El de Mari es uno de los miles de pueblos que conforman lo que se ha dado en llamar la «España vacía» o «España vaciada». El nombre alude a la España interior, rural y despoblada, una España olvidada —aunque reivindicativa de unos años a esta parte— que lucha por su supervivencia, que quiere hacerse oír y que recuerda a las Administraciones, con no mucho éxito ciertamente, que no por ser menos (en número) se es menos (en derechos). Es la España cuya existencia recuerdan plataformas y asociaciones como «Teruel existe», «Soria ¡Ya!», «Cáceres se mueve», «Cuenca ahora», «Jaén merece más», «Ávila resixte», «La otra Guadalajara», «Huesca suena»… Todas ellas, y muchas más, hasta un centenar, convocaron en 2019 una histórica manifestación en el centro de Madrid para dar a conocer su cruda realidad y, al mismo tiempo, exigir soluciones en forma de inversiones que nunca llegan.

De la realidad de la España rural en general —no solo la vaciada— y de los retos y desafíos que plantea para la evangelización, se habló a fondo recientemente en un seminario. Es el que organizaron el pasado mes de septiembre el Departamento de Ecología Integral de la Comisión Episcopal para la Pastoral Social y Promoción Humana de la CEE y la Fundación Pablo VI. El evento congregó de manera telemática a 140 personas y se desarrolló en tres sesiones: una, el día 13, dedicada a presentar los desafíos económicos, sociales y culturales del mundo rural; otra, el día 20, centrada en el rescate de los «valores éticos» de esta España desde la perspectiva de una ecología integral; y la última, el 27, que puso el foco en la evangelización en las comunidades rurales.

«Esta es una temática bastante compleja si se analizan los problemas que suscita el mundo rural desde todos los ámbitos: social, económico, pastoral… En el seminario hemos puesto sobre la mesa una radiografía de los principales problemas, y hemos hablado de la necesidad de ampliar el foco de nuestra mirada al mundo rural», nos dice Fernando Fuentes, responsable del Departamento de Ecología Integral y director del Secretariado de la Comisión Episcopal para la Pastoral Social y Promoción Humana. «Hay que atender el mundo rural, pero no desde la frustración, sino desde la esperanza; y ver cómo podemos abrir caminos de trabajo», añade.

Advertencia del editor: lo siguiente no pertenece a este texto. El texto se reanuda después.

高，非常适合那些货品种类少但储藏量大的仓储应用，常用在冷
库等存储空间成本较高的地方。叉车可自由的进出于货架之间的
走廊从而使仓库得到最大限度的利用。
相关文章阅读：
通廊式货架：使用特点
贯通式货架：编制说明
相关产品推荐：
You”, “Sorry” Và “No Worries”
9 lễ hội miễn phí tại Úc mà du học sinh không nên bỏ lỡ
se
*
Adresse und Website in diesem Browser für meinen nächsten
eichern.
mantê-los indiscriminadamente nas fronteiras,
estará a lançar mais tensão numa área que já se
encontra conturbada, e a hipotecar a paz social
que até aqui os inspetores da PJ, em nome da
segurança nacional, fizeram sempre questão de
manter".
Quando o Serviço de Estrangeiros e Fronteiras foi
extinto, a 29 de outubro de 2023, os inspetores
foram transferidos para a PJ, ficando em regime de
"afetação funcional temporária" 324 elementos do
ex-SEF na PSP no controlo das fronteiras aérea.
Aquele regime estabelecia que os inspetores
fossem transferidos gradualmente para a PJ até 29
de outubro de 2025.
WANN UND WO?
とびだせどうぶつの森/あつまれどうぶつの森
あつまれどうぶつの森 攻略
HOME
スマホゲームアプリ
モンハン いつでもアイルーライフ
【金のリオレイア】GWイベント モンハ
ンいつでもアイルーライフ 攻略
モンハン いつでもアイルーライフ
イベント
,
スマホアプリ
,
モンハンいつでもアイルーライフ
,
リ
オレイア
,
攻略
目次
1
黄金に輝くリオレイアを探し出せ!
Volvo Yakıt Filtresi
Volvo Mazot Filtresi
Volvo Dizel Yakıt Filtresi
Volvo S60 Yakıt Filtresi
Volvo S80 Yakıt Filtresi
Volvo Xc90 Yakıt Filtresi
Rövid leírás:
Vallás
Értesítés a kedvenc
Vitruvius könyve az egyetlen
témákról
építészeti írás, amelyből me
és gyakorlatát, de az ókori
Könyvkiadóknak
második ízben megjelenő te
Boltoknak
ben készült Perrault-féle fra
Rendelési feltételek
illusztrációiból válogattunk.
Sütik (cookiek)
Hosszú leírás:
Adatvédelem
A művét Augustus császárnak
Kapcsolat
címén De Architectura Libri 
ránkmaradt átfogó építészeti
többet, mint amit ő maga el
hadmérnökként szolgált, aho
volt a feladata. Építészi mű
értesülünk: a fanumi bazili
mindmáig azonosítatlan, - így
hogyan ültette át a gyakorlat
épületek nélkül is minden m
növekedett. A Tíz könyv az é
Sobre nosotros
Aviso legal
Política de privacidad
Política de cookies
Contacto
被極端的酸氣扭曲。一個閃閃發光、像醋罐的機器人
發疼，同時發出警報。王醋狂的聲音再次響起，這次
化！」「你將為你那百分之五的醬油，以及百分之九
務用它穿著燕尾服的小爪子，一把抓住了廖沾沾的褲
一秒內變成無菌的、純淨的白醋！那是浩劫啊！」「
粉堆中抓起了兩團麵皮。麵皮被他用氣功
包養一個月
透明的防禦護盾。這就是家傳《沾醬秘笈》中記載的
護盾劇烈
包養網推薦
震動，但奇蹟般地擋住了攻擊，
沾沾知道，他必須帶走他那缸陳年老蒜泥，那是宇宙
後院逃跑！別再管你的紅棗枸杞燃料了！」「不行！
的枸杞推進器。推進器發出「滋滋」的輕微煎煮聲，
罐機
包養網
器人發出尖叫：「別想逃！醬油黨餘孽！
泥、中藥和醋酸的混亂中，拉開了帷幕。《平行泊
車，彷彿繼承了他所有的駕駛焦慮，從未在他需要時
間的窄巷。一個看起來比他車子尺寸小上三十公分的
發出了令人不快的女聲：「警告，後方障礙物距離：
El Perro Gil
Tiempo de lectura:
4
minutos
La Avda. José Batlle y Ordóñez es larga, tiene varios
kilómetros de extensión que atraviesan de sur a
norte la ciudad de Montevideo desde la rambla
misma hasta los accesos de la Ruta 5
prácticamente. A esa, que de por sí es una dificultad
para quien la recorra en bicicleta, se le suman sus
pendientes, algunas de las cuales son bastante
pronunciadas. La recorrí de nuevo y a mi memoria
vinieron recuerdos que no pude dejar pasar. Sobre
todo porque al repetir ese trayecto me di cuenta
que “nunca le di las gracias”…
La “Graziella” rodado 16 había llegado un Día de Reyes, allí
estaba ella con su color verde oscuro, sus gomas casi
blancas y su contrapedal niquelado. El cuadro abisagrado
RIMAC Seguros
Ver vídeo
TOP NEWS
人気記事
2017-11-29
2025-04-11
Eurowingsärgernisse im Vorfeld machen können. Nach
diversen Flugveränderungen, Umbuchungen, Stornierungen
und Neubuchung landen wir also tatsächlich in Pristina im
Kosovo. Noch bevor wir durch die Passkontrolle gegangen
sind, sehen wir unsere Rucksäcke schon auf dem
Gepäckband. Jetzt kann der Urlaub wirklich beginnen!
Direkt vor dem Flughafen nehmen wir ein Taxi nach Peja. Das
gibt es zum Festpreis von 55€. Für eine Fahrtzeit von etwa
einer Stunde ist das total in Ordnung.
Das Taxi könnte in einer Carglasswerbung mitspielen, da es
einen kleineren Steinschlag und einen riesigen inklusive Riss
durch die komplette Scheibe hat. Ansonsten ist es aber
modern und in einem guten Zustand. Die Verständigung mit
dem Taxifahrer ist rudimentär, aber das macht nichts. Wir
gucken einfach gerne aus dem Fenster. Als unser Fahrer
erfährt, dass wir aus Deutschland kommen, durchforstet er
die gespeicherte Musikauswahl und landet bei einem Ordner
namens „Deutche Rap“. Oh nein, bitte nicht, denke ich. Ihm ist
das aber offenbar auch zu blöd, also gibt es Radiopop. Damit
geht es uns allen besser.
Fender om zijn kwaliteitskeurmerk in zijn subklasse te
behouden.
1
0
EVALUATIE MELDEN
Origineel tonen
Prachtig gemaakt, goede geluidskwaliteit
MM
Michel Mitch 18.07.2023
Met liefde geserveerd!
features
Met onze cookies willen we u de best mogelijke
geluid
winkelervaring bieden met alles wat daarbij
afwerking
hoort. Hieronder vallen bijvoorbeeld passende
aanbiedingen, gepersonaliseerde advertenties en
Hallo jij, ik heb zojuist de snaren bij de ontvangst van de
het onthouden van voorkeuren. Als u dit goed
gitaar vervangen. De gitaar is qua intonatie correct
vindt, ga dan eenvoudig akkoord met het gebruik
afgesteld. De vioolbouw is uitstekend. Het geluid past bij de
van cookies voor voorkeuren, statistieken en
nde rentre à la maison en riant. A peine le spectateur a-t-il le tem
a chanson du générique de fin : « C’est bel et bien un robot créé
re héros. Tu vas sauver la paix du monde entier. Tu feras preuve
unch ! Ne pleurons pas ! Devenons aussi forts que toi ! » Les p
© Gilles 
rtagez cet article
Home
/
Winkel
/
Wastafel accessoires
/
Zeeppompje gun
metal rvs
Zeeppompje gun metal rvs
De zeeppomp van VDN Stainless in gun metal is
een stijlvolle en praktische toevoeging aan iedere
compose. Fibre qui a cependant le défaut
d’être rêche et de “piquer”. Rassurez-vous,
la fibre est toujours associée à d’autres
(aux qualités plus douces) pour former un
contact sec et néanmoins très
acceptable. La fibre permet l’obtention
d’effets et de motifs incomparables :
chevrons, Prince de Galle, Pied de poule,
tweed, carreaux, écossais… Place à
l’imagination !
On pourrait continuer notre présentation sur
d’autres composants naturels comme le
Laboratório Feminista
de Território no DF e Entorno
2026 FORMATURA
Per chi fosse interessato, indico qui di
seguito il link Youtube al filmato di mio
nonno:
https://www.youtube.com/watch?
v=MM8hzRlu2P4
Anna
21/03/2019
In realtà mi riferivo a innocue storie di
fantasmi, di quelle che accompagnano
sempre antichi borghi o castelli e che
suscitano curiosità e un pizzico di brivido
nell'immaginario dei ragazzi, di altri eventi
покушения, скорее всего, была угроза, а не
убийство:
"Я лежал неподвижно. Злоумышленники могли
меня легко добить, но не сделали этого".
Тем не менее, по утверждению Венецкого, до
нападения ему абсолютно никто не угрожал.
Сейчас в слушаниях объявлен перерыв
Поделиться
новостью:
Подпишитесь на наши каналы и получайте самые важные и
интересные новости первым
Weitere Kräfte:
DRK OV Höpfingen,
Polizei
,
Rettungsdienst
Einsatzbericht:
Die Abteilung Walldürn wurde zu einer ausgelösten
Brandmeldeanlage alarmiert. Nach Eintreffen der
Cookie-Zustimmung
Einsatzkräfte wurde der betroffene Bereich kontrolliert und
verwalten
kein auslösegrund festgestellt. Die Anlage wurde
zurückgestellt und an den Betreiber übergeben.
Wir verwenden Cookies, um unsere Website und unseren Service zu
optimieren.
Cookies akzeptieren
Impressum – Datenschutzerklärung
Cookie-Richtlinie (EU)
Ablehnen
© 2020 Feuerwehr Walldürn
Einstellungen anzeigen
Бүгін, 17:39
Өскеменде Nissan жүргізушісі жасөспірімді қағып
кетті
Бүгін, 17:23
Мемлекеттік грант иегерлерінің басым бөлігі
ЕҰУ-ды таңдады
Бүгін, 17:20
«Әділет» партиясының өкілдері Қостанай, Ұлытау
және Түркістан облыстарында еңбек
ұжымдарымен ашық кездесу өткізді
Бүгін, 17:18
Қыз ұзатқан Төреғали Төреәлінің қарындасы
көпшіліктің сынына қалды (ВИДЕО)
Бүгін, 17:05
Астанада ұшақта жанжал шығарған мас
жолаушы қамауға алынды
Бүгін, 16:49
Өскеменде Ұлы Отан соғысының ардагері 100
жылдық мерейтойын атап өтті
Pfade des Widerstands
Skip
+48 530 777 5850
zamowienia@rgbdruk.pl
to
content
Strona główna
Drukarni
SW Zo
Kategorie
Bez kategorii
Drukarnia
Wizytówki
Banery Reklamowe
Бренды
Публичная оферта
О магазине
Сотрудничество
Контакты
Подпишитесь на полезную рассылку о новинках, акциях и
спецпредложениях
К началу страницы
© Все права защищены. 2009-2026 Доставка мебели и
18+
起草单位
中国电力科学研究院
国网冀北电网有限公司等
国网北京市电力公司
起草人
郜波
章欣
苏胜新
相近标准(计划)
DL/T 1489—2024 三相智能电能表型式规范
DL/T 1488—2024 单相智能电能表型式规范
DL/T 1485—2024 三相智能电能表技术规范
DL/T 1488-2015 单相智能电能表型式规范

Nazaret también era un pueblo pequeño

El desafío que para la evangelización plantea el mundo rural fue abordado en 2019 en una carta pastoral conjunta de los obispos aragoneses. «Nazaret también era un pueblo pequeño» es su título. Se trata de un documento pionero cuyo encabezamiento quiere recordar que Jesús también nació y vivió entre las gentes sencillas del mundo rural, a las que transmitió la Buena Noticia del Reino de Dios con un lenguaje propio del mundo rural.

Este texto colectivo para orientar la evangelización y la acción pastoral en los pueblos aragoneses invita a reinventarse y a dinamizar las comunidades cristianas para que estas sean «vivas y creativas». En él se dice que al mundo rural no se lo debe considerar perdido para la evangelización por estar poco poblado, y se pide que el protagonismo en la transmisión de la fe recaiga «cada vez con mayor intensidad» en el laicado comprometido, alentado y guiado espiritualmente por los pastores.

El documento de las seis diócesis aragonesas (Jaca, Huesca, Barbastro-Monzón, Tarazona, Zaragoza y Teruel y Albarracín) hace una completa radiografía del marco de actuación. Y lo hace en un territorio con graves problemas de despoblación. Porque si en España hay 93 habitantes por kilómetro cuadrado, en Aragón esa cifra desciende a 27, con un pobre 14 en Huesca y un paupérrimo 9 en Teruel.